Quote for Day: Right-Wing Evangelical Churches Want to Resist Closing Services — But Risk Killing Off Their Congregations

Posted on the 04 April 2020 by William Lindsey @wdlindsy

David Neiwert, "Evangelical churches run smack into coronavirus' lethal reality, but some continue to resist"


David Neiwert writes,
Evangelical churches with a right-wing, Christian-nationalist political bent really want nothing more than to resist government orders to cease holding services during the novel coronavirus pandemic. The main drawback is that there’s the possibility of killing off their congregations.

Neiwert states that "the likelihood that these evangelical churches can become major disease vectors for COVID-19 is based in immediate reality," and then he points to Sacramento County, California, where more than a third of the county's cases have been traced to church services. In the case of one church in Sacramento County, Bethany Slavic Missionary church, 71 people in the local community have been infected — infected through that one church alone.
Then there's my own state of Arkansas, which he doesn't mention. As Adam Gabbatt pointed out yesterday in a Guardian article about which US states have done the least to contain the virus, 
Arkansas is another southern state yet to order residents to stay at home, despite parts of the state experiencing soaring rates of infection – Cleburne county has 253.7 cases per 100,000 people, among the highest in the nation.

Almost all cases in Cleburne County have been traced to a single church, Greers Ferry First Assembly of God, which found by mid-March that about 3 dozen members were infected. As of this morning, Cleburne County has 65 known infections, for a rate of 257.6 per 100,000.
Churches can make a huge difference — in either setting socially responsible standards that model to communities at large how to avoid infection, or in spreading infection. In South Korea, a huge initial cluster of infections has been traced very directly to a patient zero who ignored doctors' orders to isolate herself and went to church instead. She spread infection throughout her church and then the church became a perfect "petri dish" for infection that spread like wildfire into the wider community.
As Jim McManus says in a statement I shared here yesterday which defends the closing of churches during the pandemic, we know that this highly infectious virus is spread by miniscule droplets breathed our coughed out by infected people, many of whom are asymptomatic. Gathering people in a closed space like a church, encouraging them to stand and sit in close proximity to each other, holding services in churches where infected people have touched pews and other surfaces and where they shake hands or hug: all of this makes church gatherings — of any size at all — dangerous breeding grounds for infection that reaches the wider community.
As David Neiwert further states, 
Many churches around the nation will be holding large gatherings [for Easter] in part because there are no stay-at-home orders in their states—primarily red Republican states such as Alabama, Arkansas, Nebraska, the Dakotas, South Carolina, Iowa, and Missouri.

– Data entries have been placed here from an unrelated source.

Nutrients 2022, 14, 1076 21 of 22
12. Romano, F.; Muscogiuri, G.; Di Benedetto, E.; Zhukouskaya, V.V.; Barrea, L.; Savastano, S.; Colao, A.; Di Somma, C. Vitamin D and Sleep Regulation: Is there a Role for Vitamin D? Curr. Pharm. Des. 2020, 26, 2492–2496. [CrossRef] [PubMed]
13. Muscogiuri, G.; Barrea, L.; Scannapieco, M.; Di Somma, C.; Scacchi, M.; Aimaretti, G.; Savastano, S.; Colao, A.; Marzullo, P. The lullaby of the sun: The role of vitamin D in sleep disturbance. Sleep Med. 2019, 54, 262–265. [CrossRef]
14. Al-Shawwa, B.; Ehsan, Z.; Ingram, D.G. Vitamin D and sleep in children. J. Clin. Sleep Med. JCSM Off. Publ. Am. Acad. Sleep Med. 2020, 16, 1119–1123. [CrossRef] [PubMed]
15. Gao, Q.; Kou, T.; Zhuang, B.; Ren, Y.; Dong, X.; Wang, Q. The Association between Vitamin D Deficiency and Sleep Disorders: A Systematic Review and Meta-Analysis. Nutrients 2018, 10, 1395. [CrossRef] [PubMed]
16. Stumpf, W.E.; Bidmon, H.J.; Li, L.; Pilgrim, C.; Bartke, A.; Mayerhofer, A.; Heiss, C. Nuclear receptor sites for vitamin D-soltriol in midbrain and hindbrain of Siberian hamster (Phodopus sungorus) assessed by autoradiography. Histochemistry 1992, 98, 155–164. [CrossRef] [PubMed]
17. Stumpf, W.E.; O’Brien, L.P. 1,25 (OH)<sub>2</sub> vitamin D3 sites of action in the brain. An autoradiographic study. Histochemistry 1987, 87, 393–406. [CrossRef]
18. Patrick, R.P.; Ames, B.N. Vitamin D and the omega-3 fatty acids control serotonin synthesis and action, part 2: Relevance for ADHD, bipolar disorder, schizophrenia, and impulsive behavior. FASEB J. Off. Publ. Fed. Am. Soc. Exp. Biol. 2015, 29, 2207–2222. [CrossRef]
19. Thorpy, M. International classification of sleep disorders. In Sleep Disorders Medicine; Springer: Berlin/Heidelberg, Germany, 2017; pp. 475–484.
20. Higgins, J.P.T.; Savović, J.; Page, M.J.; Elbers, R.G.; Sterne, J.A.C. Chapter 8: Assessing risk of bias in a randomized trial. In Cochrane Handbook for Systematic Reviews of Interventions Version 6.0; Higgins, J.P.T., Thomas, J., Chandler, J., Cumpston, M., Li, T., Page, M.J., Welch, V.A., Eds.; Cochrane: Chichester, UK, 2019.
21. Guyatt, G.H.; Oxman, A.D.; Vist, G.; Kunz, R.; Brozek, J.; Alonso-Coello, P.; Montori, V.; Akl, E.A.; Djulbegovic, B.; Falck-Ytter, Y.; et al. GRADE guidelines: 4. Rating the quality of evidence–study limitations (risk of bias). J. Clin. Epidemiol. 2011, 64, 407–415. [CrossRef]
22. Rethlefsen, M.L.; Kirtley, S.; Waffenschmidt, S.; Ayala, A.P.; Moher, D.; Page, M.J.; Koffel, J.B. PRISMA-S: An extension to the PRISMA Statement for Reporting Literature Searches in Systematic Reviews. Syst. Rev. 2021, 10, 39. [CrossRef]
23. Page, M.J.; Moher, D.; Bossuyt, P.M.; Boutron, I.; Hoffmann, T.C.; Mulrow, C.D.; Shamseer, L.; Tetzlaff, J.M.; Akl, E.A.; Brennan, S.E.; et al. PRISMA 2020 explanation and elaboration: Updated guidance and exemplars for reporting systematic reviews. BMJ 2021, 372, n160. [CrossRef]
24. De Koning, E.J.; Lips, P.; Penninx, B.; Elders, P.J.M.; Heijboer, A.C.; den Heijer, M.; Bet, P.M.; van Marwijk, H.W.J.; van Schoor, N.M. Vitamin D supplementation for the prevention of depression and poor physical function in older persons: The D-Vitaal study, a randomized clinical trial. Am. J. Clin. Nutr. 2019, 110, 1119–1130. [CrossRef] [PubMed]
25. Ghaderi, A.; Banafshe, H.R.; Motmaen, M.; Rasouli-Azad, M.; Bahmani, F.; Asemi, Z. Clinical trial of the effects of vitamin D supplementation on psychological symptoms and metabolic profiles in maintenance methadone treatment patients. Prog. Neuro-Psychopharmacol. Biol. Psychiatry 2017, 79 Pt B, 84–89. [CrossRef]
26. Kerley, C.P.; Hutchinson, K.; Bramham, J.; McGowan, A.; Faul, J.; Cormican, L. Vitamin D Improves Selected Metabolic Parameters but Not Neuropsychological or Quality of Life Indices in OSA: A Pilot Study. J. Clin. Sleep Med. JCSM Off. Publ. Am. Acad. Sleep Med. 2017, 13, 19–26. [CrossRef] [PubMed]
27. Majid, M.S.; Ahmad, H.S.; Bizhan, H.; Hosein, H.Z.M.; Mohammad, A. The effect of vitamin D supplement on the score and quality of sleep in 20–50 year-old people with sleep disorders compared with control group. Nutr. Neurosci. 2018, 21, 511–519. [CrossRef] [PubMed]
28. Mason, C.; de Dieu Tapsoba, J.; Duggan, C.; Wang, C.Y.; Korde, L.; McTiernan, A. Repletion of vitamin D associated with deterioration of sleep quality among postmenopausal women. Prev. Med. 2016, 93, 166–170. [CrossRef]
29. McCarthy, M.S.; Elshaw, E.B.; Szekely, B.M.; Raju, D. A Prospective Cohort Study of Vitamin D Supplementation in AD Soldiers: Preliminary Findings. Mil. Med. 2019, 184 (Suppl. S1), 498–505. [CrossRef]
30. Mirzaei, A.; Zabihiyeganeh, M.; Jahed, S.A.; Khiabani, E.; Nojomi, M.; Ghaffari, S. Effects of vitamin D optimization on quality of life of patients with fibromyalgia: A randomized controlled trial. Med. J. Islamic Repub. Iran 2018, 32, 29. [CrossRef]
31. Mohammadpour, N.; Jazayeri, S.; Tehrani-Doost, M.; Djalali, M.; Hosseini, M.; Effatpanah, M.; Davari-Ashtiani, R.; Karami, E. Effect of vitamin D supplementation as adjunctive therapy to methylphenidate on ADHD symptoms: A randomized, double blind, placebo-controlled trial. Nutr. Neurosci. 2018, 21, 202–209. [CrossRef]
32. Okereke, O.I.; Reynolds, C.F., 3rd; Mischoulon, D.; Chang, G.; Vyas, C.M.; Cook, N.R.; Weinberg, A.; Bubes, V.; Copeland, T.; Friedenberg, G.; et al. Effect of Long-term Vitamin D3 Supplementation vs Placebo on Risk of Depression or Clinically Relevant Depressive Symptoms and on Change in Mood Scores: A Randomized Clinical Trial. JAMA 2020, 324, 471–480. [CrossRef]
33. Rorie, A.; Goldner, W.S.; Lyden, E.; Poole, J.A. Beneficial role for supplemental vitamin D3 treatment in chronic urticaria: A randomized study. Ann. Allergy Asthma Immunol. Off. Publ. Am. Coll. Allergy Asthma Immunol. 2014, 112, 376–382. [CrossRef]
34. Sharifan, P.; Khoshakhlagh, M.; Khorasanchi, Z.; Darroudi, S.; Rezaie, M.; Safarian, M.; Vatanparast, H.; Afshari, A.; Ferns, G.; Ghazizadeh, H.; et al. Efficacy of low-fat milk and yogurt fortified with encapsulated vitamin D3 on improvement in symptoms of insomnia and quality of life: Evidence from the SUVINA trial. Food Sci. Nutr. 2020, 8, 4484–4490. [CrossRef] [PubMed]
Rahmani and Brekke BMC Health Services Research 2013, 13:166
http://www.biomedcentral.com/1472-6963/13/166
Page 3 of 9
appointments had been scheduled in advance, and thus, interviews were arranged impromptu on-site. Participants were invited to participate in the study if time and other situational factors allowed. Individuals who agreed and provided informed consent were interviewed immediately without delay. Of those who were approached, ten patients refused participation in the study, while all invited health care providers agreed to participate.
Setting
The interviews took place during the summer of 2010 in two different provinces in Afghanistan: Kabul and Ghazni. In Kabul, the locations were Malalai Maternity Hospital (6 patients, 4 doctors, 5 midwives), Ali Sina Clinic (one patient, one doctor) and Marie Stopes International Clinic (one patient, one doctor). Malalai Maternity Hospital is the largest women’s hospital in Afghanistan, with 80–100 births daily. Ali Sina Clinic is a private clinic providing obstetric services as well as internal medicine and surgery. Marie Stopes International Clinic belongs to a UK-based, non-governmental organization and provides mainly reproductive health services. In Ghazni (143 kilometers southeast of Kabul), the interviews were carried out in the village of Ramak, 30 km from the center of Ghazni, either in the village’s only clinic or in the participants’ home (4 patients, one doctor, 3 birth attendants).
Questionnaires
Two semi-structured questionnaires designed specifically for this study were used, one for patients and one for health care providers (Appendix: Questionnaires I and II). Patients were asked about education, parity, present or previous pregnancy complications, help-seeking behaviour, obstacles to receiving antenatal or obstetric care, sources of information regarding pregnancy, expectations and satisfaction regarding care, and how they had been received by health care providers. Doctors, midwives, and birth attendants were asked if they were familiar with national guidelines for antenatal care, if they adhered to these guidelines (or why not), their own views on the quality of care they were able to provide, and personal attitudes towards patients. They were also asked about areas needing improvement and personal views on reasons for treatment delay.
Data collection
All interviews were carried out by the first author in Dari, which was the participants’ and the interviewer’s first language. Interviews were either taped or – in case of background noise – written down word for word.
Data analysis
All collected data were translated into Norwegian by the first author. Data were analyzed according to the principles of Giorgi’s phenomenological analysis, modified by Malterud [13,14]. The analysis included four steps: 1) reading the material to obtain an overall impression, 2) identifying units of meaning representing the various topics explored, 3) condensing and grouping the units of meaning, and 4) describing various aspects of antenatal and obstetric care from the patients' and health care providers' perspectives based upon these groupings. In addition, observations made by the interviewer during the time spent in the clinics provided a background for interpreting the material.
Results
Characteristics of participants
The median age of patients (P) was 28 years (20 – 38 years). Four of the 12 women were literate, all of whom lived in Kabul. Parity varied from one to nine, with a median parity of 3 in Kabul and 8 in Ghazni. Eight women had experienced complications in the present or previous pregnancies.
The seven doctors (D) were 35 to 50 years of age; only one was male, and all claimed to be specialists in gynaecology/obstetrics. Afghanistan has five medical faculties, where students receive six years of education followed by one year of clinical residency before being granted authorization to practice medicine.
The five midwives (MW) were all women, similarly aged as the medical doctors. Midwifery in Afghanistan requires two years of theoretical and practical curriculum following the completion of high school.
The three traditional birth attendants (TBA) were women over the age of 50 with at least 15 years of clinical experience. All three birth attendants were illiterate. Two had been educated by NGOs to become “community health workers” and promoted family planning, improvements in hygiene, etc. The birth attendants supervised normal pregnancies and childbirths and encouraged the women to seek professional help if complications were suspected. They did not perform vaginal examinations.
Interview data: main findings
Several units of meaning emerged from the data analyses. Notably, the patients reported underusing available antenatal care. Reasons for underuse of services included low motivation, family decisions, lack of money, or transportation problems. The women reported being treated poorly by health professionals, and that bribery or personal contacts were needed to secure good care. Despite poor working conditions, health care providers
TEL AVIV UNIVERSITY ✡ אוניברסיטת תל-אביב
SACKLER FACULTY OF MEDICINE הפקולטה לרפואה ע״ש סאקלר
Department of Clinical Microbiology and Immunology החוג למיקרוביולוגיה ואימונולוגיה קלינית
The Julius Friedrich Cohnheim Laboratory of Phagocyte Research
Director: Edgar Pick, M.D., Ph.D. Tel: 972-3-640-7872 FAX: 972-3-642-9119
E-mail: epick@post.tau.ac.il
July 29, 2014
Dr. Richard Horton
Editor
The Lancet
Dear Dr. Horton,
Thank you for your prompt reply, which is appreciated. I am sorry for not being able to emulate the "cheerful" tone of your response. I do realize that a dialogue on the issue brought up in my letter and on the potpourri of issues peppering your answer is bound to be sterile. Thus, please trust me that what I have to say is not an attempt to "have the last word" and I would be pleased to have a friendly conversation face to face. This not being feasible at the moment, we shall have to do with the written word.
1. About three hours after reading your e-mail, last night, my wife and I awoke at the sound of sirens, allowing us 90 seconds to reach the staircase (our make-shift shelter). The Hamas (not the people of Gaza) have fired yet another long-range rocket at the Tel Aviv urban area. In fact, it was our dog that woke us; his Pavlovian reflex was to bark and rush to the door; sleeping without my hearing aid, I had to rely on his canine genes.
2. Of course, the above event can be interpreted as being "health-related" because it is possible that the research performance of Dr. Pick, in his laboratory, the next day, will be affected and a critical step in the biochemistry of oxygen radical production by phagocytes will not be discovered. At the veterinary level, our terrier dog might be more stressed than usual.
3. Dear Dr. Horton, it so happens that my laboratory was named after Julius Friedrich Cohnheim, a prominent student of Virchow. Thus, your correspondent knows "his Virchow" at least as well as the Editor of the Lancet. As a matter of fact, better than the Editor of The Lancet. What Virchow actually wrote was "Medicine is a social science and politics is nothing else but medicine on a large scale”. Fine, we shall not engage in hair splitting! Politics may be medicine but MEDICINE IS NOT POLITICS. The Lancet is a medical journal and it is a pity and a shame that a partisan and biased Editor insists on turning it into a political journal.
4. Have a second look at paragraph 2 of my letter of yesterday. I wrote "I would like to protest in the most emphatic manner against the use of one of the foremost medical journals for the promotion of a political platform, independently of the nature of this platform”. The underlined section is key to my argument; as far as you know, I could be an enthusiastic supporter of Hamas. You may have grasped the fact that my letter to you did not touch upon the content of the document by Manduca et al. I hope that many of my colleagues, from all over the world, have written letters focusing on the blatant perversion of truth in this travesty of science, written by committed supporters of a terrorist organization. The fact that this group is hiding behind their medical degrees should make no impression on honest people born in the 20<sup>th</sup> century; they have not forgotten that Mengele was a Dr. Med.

In the states named, Easter happens to coincide with the point at which models are projecting that the pandemic is expected to spike as it reaches heartland America in a big way. Churches holding services — in belligerent defiance of sound medical advice — will contribute to the spread of viral infection in those states, and will be the source of needless death in those states.
And the more than fifty percent of white US Christians who placed Donald Trump in the White House and elected him — placing him at the helm of the nation as it tries to cope with this lethal pandemic — and who claimed they were voting "pro-life" as they did this to themselves and the rest of us: they might as well forfeit the right ever to babble about pro-life this or that again.
Sane people won't listen any longer.